_EXERCISE DESCRIPTION_. Please copy the lines below word for word, without the pictures.

Segment Start: RECORDS FOR THIS EXERCISE

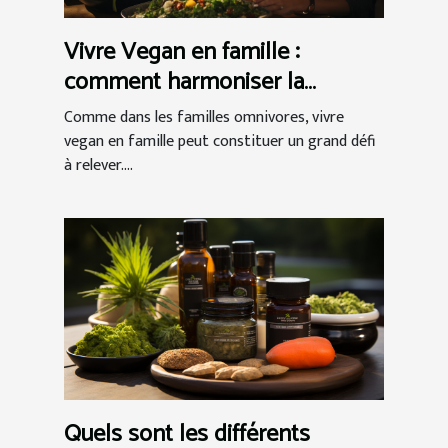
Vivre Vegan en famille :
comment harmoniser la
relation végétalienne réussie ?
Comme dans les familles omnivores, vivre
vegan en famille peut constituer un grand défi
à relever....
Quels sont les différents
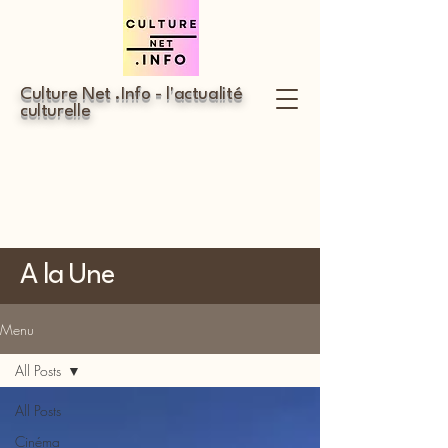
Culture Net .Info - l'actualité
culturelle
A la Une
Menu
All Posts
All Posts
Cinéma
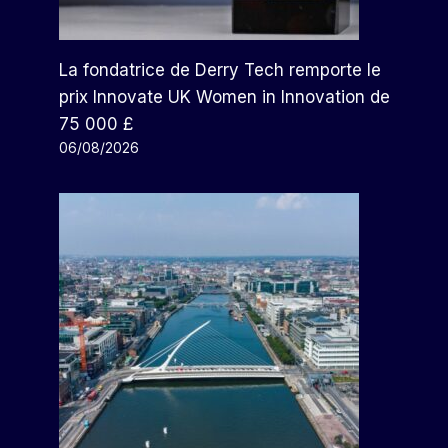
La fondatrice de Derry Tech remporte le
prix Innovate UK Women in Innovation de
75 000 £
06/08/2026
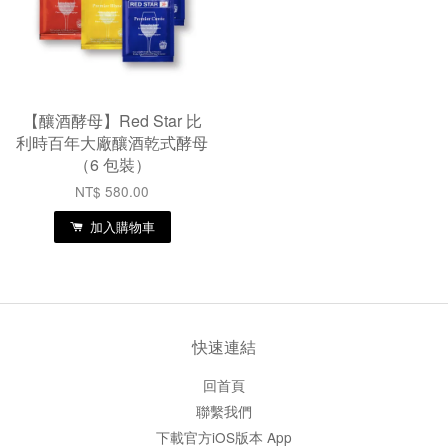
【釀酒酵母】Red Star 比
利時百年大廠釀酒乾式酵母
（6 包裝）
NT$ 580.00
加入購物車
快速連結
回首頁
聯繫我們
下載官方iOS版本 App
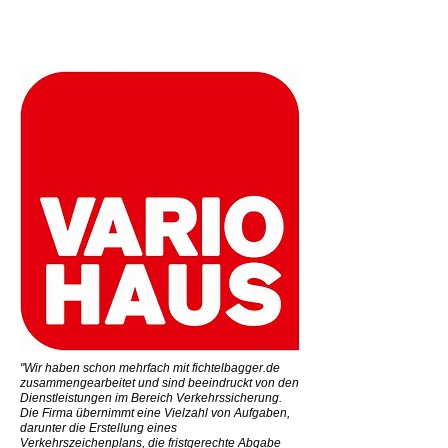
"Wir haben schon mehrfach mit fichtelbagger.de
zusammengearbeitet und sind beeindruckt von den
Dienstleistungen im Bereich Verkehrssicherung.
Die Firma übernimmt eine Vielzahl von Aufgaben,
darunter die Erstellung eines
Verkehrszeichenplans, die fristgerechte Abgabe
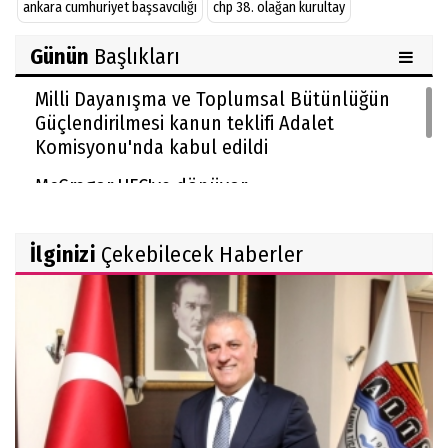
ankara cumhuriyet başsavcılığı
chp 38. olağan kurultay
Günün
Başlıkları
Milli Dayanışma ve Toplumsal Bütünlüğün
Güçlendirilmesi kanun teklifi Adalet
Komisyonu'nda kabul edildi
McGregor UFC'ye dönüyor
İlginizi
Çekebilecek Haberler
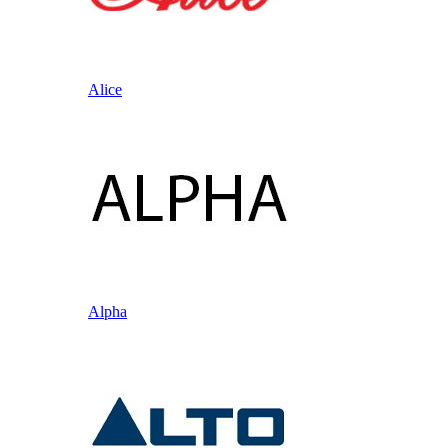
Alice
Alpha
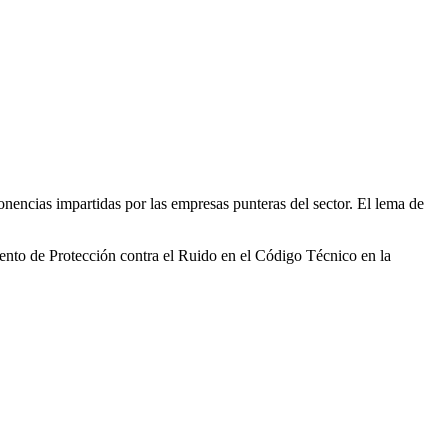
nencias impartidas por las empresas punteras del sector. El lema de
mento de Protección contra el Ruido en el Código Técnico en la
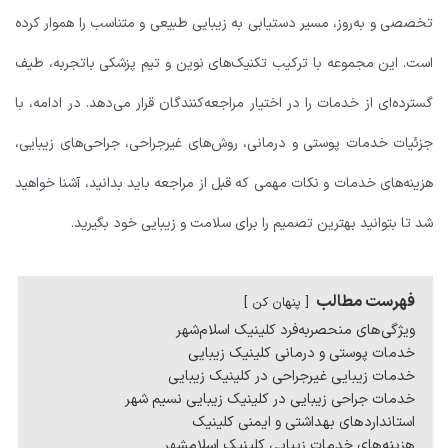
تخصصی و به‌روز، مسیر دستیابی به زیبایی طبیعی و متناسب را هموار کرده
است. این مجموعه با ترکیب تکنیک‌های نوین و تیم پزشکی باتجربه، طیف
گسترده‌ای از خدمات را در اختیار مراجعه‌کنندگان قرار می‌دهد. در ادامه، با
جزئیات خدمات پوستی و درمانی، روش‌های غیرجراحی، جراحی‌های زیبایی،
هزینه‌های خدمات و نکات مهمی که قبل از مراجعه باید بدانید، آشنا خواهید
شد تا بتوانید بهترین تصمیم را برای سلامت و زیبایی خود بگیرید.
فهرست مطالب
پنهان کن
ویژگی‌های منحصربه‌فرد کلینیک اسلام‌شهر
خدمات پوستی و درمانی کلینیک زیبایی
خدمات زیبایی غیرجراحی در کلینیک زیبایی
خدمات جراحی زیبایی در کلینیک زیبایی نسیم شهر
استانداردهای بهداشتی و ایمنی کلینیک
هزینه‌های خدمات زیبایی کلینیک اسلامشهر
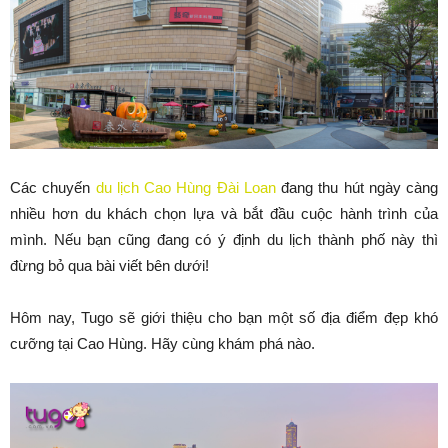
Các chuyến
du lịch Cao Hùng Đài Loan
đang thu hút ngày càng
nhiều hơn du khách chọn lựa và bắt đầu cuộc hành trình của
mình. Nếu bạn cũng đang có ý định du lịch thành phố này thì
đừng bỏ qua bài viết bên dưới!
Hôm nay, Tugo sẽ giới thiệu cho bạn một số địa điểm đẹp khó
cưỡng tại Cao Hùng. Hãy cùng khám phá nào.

Segment End: RECORDS FOR THIS EXERCISE

_EXERCISE ANSWER_.
Vivre Vegan en famille :
comment harmoniser la
relation végétalienne réussie ?
Comme dans les familles omnivores, vivre
vegan en famille peut constituer un grand défi
à relever....
Quels sont les différents
Culture Net .Info - l'actualité
culturelle
A la Une
Menu
All Posts
All Posts
Cinéma
La fondatrice de Derry Tech remporte le
prix Innovate UK Women in Innovation de
75 000 £
06/08/2026
【釀酒酵母】Red Star 比
利時百年大廠釀酒乾式酵母
（6 包裝）
NT$ 580.00
加入購物車
快速連結
回首頁
聯繫我們
下載官方iOS版本 App
"Wir haben schon mehrfach mit fichtelbagger.de
zusammengearbeitet und sind beeindruckt von den
Dienstleistungen im Bereich Verkehrssicherung.
Die Firma übernimmt eine Vielzahl von Aufgaben,
darunter die Erstellung eines
Verkehrszeichenplans, die fristgerechte Abgabe
ankara cumhuriyet başsavcılığı
chp 38. olağan kurultay
Günün
Başlıkları
Milli Dayanışma ve Toplumsal Bütünlüğün
Güçlendirilmesi kanun teklifi Adalet
Komisyonu'nda kabul edildi
McGregor UFC'ye dönüyor
İlginizi
Çekebilecek Haberler
Alice
Alpha
nencias impartidas por las empresas punteras del sector. El lema de
mento de Protección contra el Ruido en el Código Técnico en la
تخصصی و به‌روز، مسیر دستیابی به زیبایی طبیعی و متناسب را هموار کرده
است. این مجموعه با ترکیب تکنیک‌های نوین و تیم پزشکی باتجربه، طیف
گسترده‌ای از خدمات را در اختیار مراجعه‌کنندگان قرار می‌دهد. در ادامه، با
جزئیات خدمات پوستی و درمانی، روش‌های غیرجراحی، جراحی‌های زیبایی،
هزینه‌های خدمات و نکات مهمی که قبل از مراجعه باید بدانید، آشنا خواهید
شد تا بتوانید بهترین تصمیم را برای سلامت و زیبایی خود بگیرید.
فهرست مطالب
پنهان کن
ویژگی‌های منحصربه‌فرد کلینیک اسلام‌شهر
خدمات پوستی و درمانی کلینیک زیبایی
خدمات زیبایی غیرجراحی در کلینیک زیبایی
خدمات جراحی زیبایی در کلینیک زیبایی نسیم شهر
استانداردهای بهداشتی و ایمنی کلینیک
هزینه‌های خدمات زیبایی کلینیک اسلامشهر
Các chuyến
du lịch Cao Hùng Đài Loan
đang thu hút ngày càng
nhiều hơn du khách chọn lựa và bắt đầu cuộc hành trình của
mình. Nếu bạn cũng đang có ý định du lịch thành phố này thì
đừng bỏ qua bài viết bên dưới!
Hôm nay, Tugo sẽ giới thiệu cho bạn một số địa điểm đẹp khó
cưỡng tại Cao Hùng. Hãy cùng khám phá nào.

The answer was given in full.